• _TO BE DONE_:
Update the lines for every item so that "family" becomes "family name", keeping everything else the same. Leave the pictures out of your answer.

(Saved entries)

▬▬▬

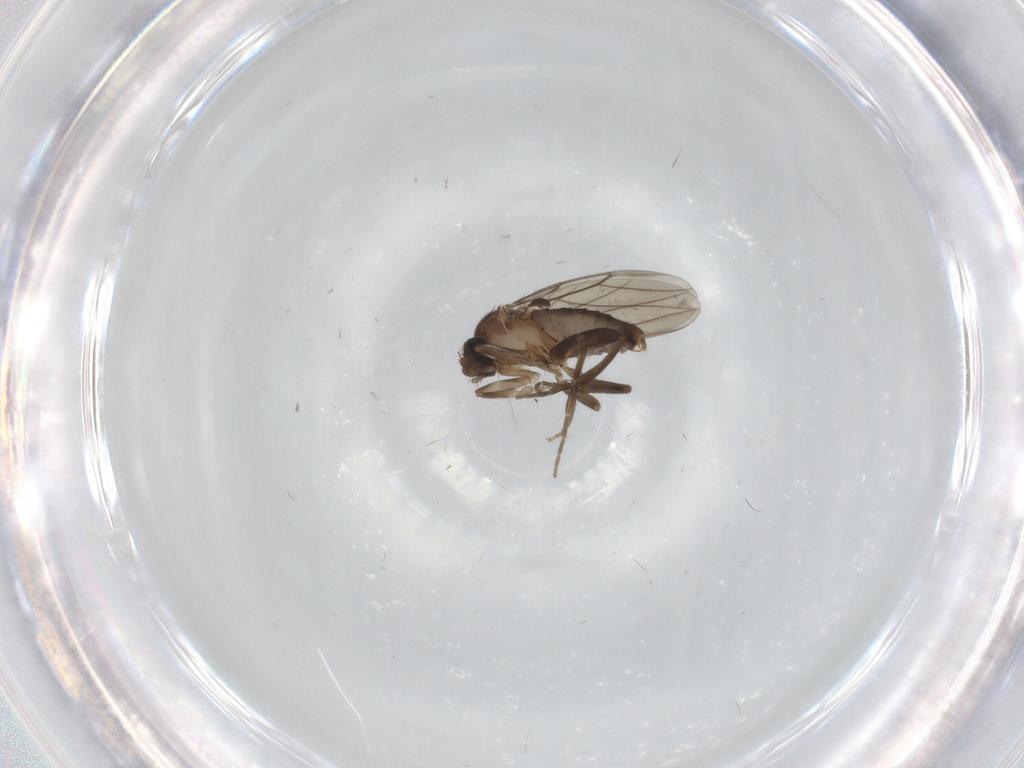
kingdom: Animalia
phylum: Arthropoda
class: Insecta
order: Diptera
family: Phoridae
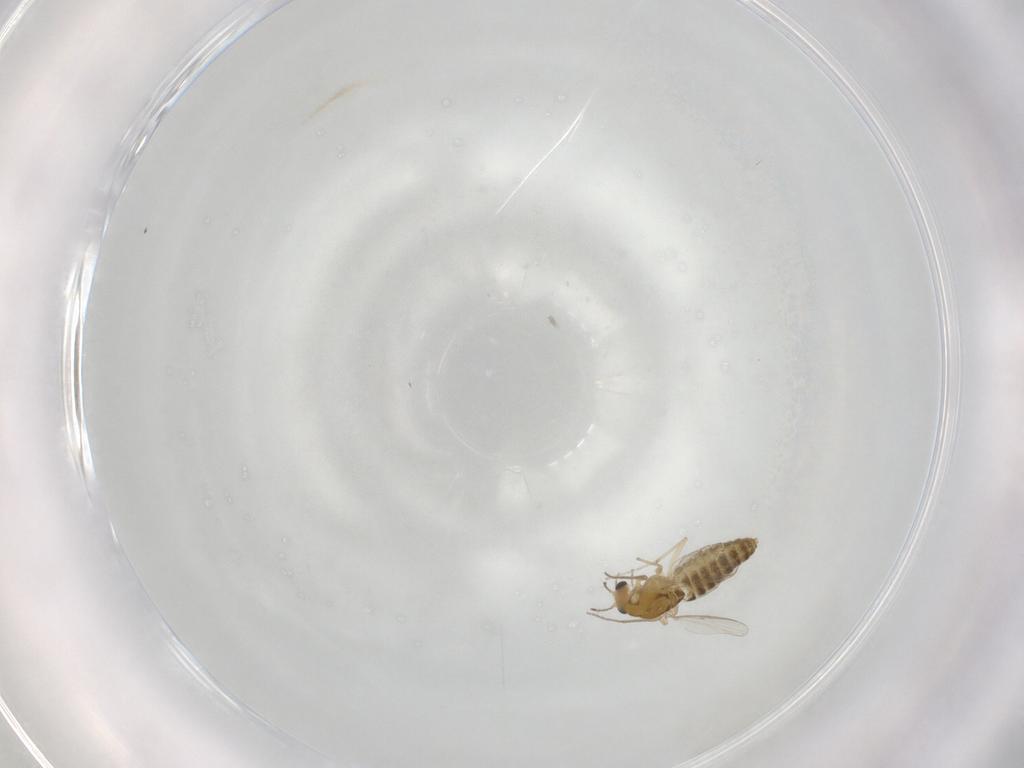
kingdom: Animalia
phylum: Arthropoda
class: Insecta
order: Diptera
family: Chironomidae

▬▬▬

• _EXERCISE RESPONSE_:
kingdom: Animalia
phylum: Arthropoda
class: Insecta
order: Diptera
family name: Phoridae
kingdom: Animalia
phylum: Arthropoda
class: Insecta
order: Diptera
family name: Chironomidae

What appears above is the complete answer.